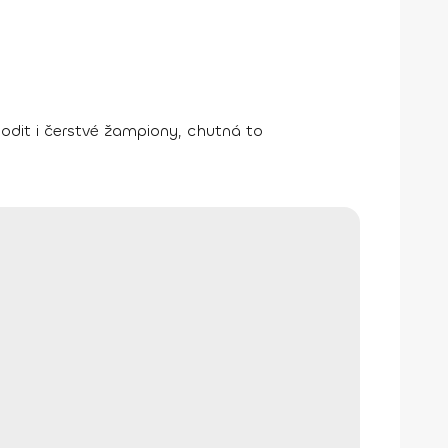
hodit i čerstvé žampiony, chutná to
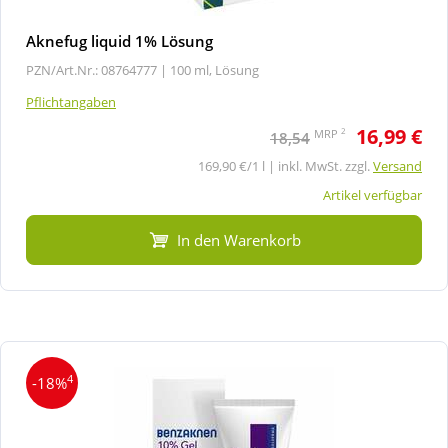
Aknefug liquid 1% Lösung
PZN/Art.Nr.: 08764777 |
100 ml, Lösung
Pflichtangaben
16,99 €
2
MRP
18,54
169,90 €/1 l | inkl. MwSt. zzgl.
Versand
Artikel verfügbar
In den Warenkorb
4
-18%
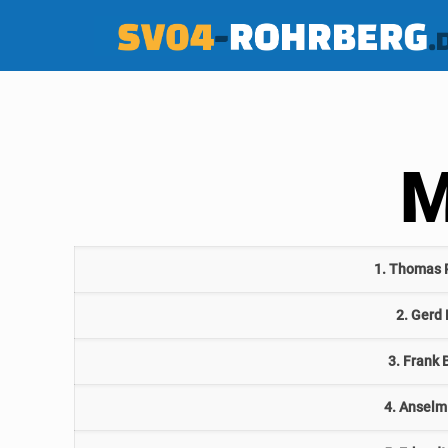
M
1. Thomas 
2. Gerd
3. Frank 
4. Anselm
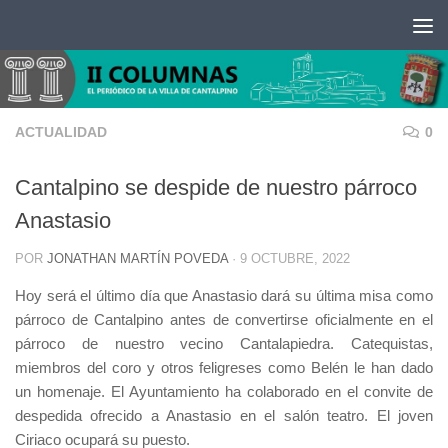
Saltar al contenido
ACTUALIDAD
0
Cantalpino se despide de nuestro párroco
Anastasio
POR
JONATHAN MARTÍN POVEDA
·
9 OCTUBRE, 2022
Hoy será el último día que Anastasio dará su última misa como
párroco de Cantalpino antes de convertirse oficialmente en el
párroco de nuestro vecino Cantalapiedra. Catequistas,
miembros del coro y otros feligreses como Belén le han dado
un homenaje. El Ayuntamiento ha colaborado en el convite de
despedida ofrecido a Anastasio en el salón teatro. El joven
Ciriaco ocupará su puesto.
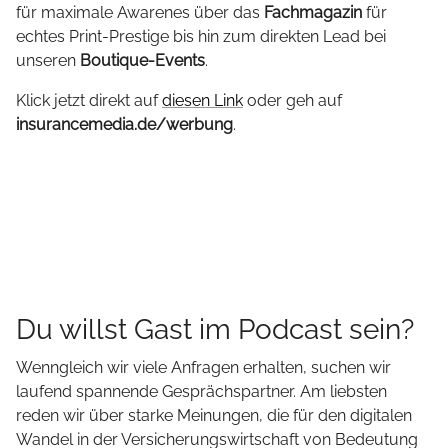
für maximale Awarenes über das
Fachmagazin
für
echtes Print-Prestige bis hin zum direkten Lead bei
unseren
Boutique-Events
.
Klick jetzt direkt auf
diesen Link
oder geh auf
insurancemedia.de/werbung
.
Du willst Gast im Podcast sein?
Wenngleich wir viele Anfragen erhalten, suchen wir
laufend spannende Gesprächspartner. Am liebsten
reden wir über starke Meinungen, die für den digitalen
Wandel in der Versicherungswirtschaft von Bedeutung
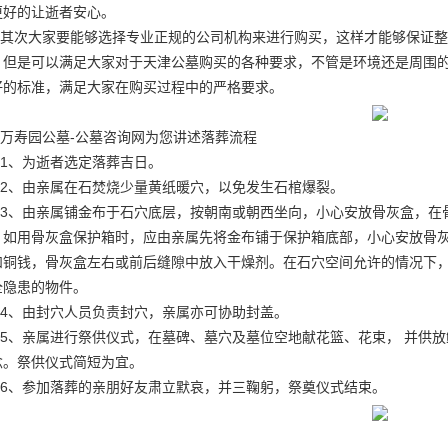
更好的让逝者安心。
其次大家要能够选择专业正规的公司机构来进行购买，这样才能够保证整
，但是可以满足大家对于天津公墓购买的各种要求，不管是环境还是周围
好的标准，满足大家在购买过程中的严格要求。
万寿园公墓-公墓咨询网为您讲述落葬流程
1、为逝者选定落葬吉日。
2、由亲属在石焚烧少量黄纸暖穴，以免发生石棺爆裂。
3、由亲属铺金布于石穴底层，按朝南或朝西坐向，小心安放骨灰盒，在
。如用骨灰盒保护箱时，应由亲属先将金布铺于保护箱底部，小心安放骨
和铜钱，骨灰盒左右或前后缝隙中放入干燥剂。在石穴空间允许的情况下
全隐患的物件。
4、由封穴人员负责封穴，亲属亦可协助封盖。
5、亲属进行祭供仪式，在墓碑、墓穴及墓位空地献花篮、花束， 并供
念。祭供仪式简短为宜。
6、参加落葬的亲朋好友肃立默哀，并三鞠躬，祭奠仪式结束。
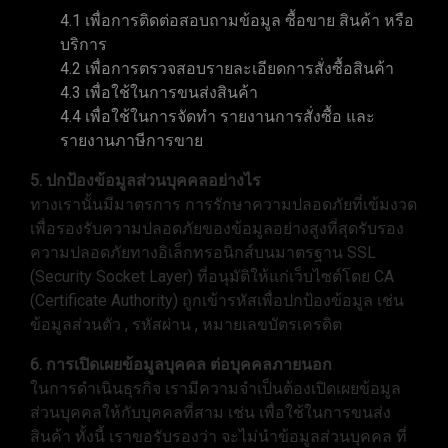
4.1 เพื่อการติดต่อสอบถามข้อมูล ซื้อขาย สินค้า หรือ
บริการ
4.2 เพื่อการตรวจสอบรายละเอียดการสั่งซื้อสินค้า
4.3 เพื่อใช้ในการขนส่งสินค้า
4.4 เพื่อใช้ในการจัดทำ รายงานการสั่งซื้อ และ
รายงานภาษีการขาย
5. ปกป้องข้อมูลส่วนบุคคลอย่างไร
ทางเรานั้นมีมาตรการ การรักษาความปลอดภัยที่เข้มงวด
เพื่อรองรับความปลอดภัยของข้อมูลอย่างสูงที่สุดรับรอง
ความปลอดภัยทางอิเล็กทรอนิกส์บนมาตรฐาน SSL
(Security Socket Layer) ที่อนุมัติให้แก่เว็บไซต์โดย CA
(Certificate Authority) ถูกเข้ารหัสเพื่อปกป้องข้อมูล เช่น
ข้อมูลส่วนตัว , รหัสผ่าน , หมายเลขบัตรเครดิต
6. การเปิดเผยข้อมูลบุคคล ต่อบุคคลภายนอก
ในการดำเนินธุรกิจ เรามีความจำเป็นต้องเปิดเผยข้อมูล
ส่วนบุคคลให้กับบุคคลที่สาม เช่น เพื่อใช้ในการขนส่ง
สินค้า ทั้งนี้ เราขอรับรองว่า จะไม่นำข้อมูลส่วนบุคคล ที่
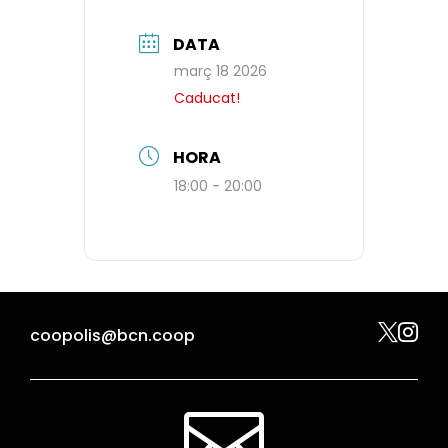
DATA
març 18 2026
Caducat!
HORA
18:00 - 20:00


coopolis@bcn.coop

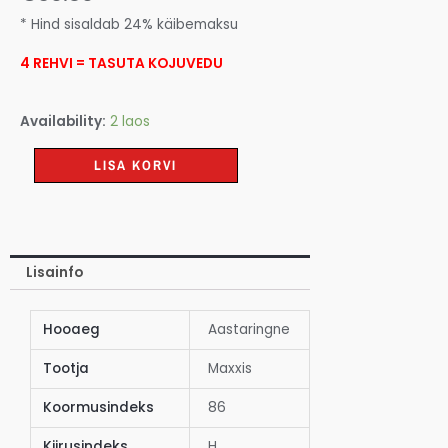
* Hind sisaldab 24% käibemaksu
4 REHVI = TASUTA KOJUVEDU
Availability:
2 laos
LISA KORVI
Lisainfo
Hooaeg
Aastaringne
Tootja
Maxxis
Koormusindeks
86
Kiirusindeks
H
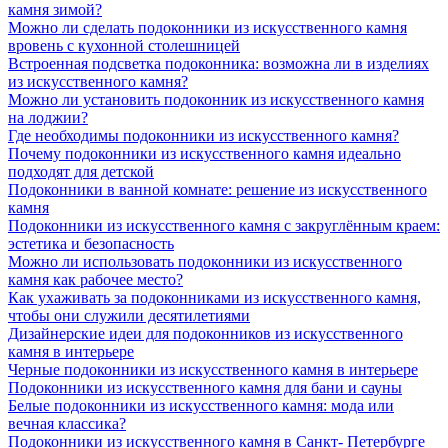
камня зимой?
Можно ли сделать подоконники из искусственного камня
вровень с кухонной столешницей
Встроенная подсветка подоконника: возможна ли в изделиях
из искусственного камня?
Можно ли установить подоконник из искусственного камня
на лоджии?
Где необходимы подоконники из искусственного камня?
Почему подоконники из искусственного камня идеально
подходят для детской
Подоконники в ванной комнате: решение из искусственного
камня
Подоконники из искусственного камня с закруглённым краем:
эстетика и безопасность
Можно ли использовать подоконники из искусственного
камня как рабочее место?
Как ухаживать за подоконниками из искусственного камня,
чтобы они служили десятилетиями
Дизайнерские идеи для подоконников из искусственного
камня в интерьере
Черные подоконники из искусственного камня в интерьере
Подоконники из искусственного камня для бани и сауны
Белые подоконники из искусственного камня: мода или
вечная классика?
Подоконники из искусственного камня в Санкт- Петербурге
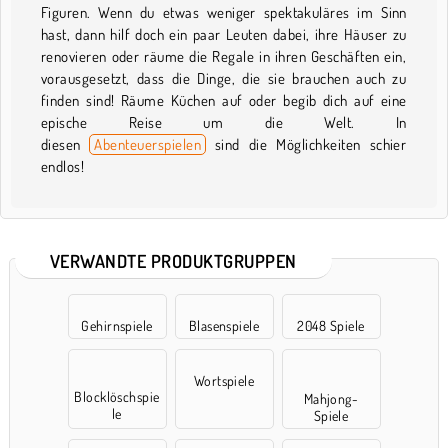
Figuren. Wenn du etwas weniger spektakuläres im Sinn
hast, dann hilf doch ein paar Leuten dabei, ihre Häuser zu
renovieren oder räume die Regale in ihren Geschäften ein,
vorausgesetzt, dass die Dinge, die sie brauchen auch zu
finden sind! Räume Küchen auf oder begib dich auf eine
epische Reise um die Welt. In
diesen
Abenteuerspielen
sind die Möglichkeiten schier
endlos!
VERWANDTE PRODUKTGRUPPEN
Gehirnspiele
Blasenspiele
2048 Spiele
Wortspiele
Blocklöschspie
Mahjong-
le
Spiele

*PROBLEM*
Can you rewrite all the rows above with "Anastasio" swapped for "Tomás" wherever it occurs, keeping every other character unchanged and omitting the pictures?

*WRITTEN ANSWER*
hodit i čerstvé žampiony, chutná to
Aknefug liquid 1% Lösung
PZN/Art.Nr.: 08764777 |
100 ml, Lösung
Pflichtangaben
16,99 €
2
MRP
18,54
169,90 €/1 l | inkl. MwSt. zzgl.
Versand
Artikel verfügbar
In den Warenkorb
4
-18%
M
1. Thomas 
2. Gerd
3. Frank 
4. Anselm
Saltar al contenido
ACTUALIDAD
0
Cantalpino se despide de nuestro párroco
Tomás
POR
JONATHAN MARTÍN POVEDA
·
9 OCTUBRE, 2022
Hoy será el último día que Tomás dará su última misa como
párroco de Cantalpino antes de convertirse oficialmente en el
párroco de nuestro vecino Cantalapiedra. Catequistas,
miembros del coro y otros feligreses como Belén le han dado
un homenaje. El Ayuntamiento ha colaborado en el convite de
despedida ofrecido a Tomás en el salón teatro. El joven
Ciriaco ocupará su puesto.
für maximale Awarenes über das
Fachmagazin
für
echtes Print-Prestige bis hin zum direkten Lead bei
unseren
Boutique-Events
.
Klick jetzt direkt auf
diesen Link
oder geh auf
insurancemedia.de/werbung
.
Du willst Gast im Podcast sein?
Wenngleich wir viele Anfragen erhalten, suchen wir
laufend spannende Gesprächspartner. Am liebsten
reden wir über starke Meinungen, die für den digitalen
Wandel in der Versicherungswirtschaft von Bedeutung
更好的让逝者安心。
其次大家要能够选择专业正规的公司机构来进行购买，这样才能够保证整
，但是可以满足大家对于天津公墓购买的各种要求，不管是环境还是周围
好的标准，满足大家在购买过程中的严格要求。
万寿园公墓-公墓咨询网为您讲述落葬流程
1、为逝者选定落葬吉日。
2、由亲属在石焚烧少量黄纸暖穴，以免发生石棺爆裂。
3、由亲属铺金布于石穴底层，按朝南或朝西坐向，小心安放骨灰盒，在
。如用骨灰盒保护箱时，应由亲属先将金布铺于保护箱底部，小心安放骨
和铜钱，骨灰盒左右或前后缝隙中放入干燥剂。在石穴空间允许的情况下
全隐患的物件。
4、由封穴人员负责封穴，亲属亦可协助封盖。
5、亲属进行祭供仪式，在墓碑、墓穴及墓位空地献花篮、花束， 并供
念。祭供仪式简短为宜。
6、参加落葬的亲朋好友肃立默哀，并三鞠躬，祭奠仪式结束。
4.1 เพื่อการติดต่อสอบถามข้อมูล ซื้อขาย สินค้า หรือ
บริการ
4.2 เพื่อการตรวจสอบรายละเอียดการสั่งซื้อสินค้า
4.3 เพื่อใช้ในการขนส่งสินค้า
4.4 เพื่อใช้ในการจัดทำ รายงานการสั่งซื้อ และ
รายงานภาษีการขาย
5. ปกป้องข้อมูลส่วนบุคคลอย่างไร
ทางเรานั้นมีมาตรการ การรักษาความปลอดภัยที่เข้มงวด
เพื่อรองรับความปลอดภัยของข้อมูลอย่างสูงที่สุดรับรอง
ความปลอดภัยทางอิเล็กทรอนิกส์บนมาตรฐาน SSL
(Security Socket Layer) ที่อนุมัติให้แก่เว็บไซต์โดย CA
(Certificate Authority) ถูกเข้ารหัสเพื่อปกป้องข้อมูล เช่น
ข้อมูลส่วนตัว , รหัสผ่าน , หมายเลขบัตรเครดิต
6. การเปิดเผยข้อมูลบุคคล ต่อบุคคลภายนอก
ในการดำเนินธุรกิจ เรามีความจำเป็นต้องเปิดเผยข้อมูล
ส่วนบุคคลให้กับบุคคลที่สาม เช่น เพื่อใช้ในการขนส่ง
สินค้า ทั้งนี้ เราขอรับรองว่า จะไม่นำข้อมูลส่วนบุคคล ที่
DATA
març 18 2026
Caducat!
HORA
18:00 - 20:00


coopolis@bcn.coop

* Hind sisaldab 24% käibemaksu
4 REHVI = TASUTA KOJUVEDU
Availability:
2 laos
LISA KORVI
Lisainfo
Hooaeg
Aastaringne
Tootja
Maxxis
Koormusindeks
86
Kiirusindeks
H
камня зимой?
Можно ли сделать подоконники из искусственного камня
вровень с кухонной столешницей
Встроенная подсветка подоконника: возможна ли в изделиях
из искусственного камня?
Можно ли установить подоконник из искусственного камня
на лоджии?
Где необходимы подоконники из искусственного камня?
Почему подоконники из искусственного камня идеально
подходят для детской
Подоконники в ванной комнате: решение из искусственного
камня
Подоконники из искусственного камня с закруглённым краем:
эстетика и безопасность
Можно ли использовать подоконники из искусственного
камня как рабочее место?
Как ухаживать за подоконниками из искусственного камня,
чтобы они служили десятилетиями
Дизайнерские идеи для подоконников из искусственного
камня в интерьере
Черные подоконники из искусственного камня в интерьере
Подоконники из искусственного камня для бани и сауны
Белые подоконники из искусственного камня: мода или
вечная классика?
Подоконники из искусственного камня в Санкт- Петербурге
Figuren. Wenn du etwas weniger spektakuläres im Sinn
hast, dann hilf doch ein paar Leuten dabei, ihre Häuser zu
renovieren oder räume die Regale in ihren Geschäften ein,
vorausgesetzt, dass die Dinge, die sie brauchen auch zu
finden sind! Räume Küchen auf oder begib dich auf eine
epische Reise um die Welt. In
diesen
Abenteuerspielen
sind die Möglichkeiten schier
endlos!
VERWANDTE PRODUKTGRUPPEN
Gehirnspiele
Blasenspiele
2048 Spiele
Wortspiele
Blocklöschspie
Mahjong-
le
Spiele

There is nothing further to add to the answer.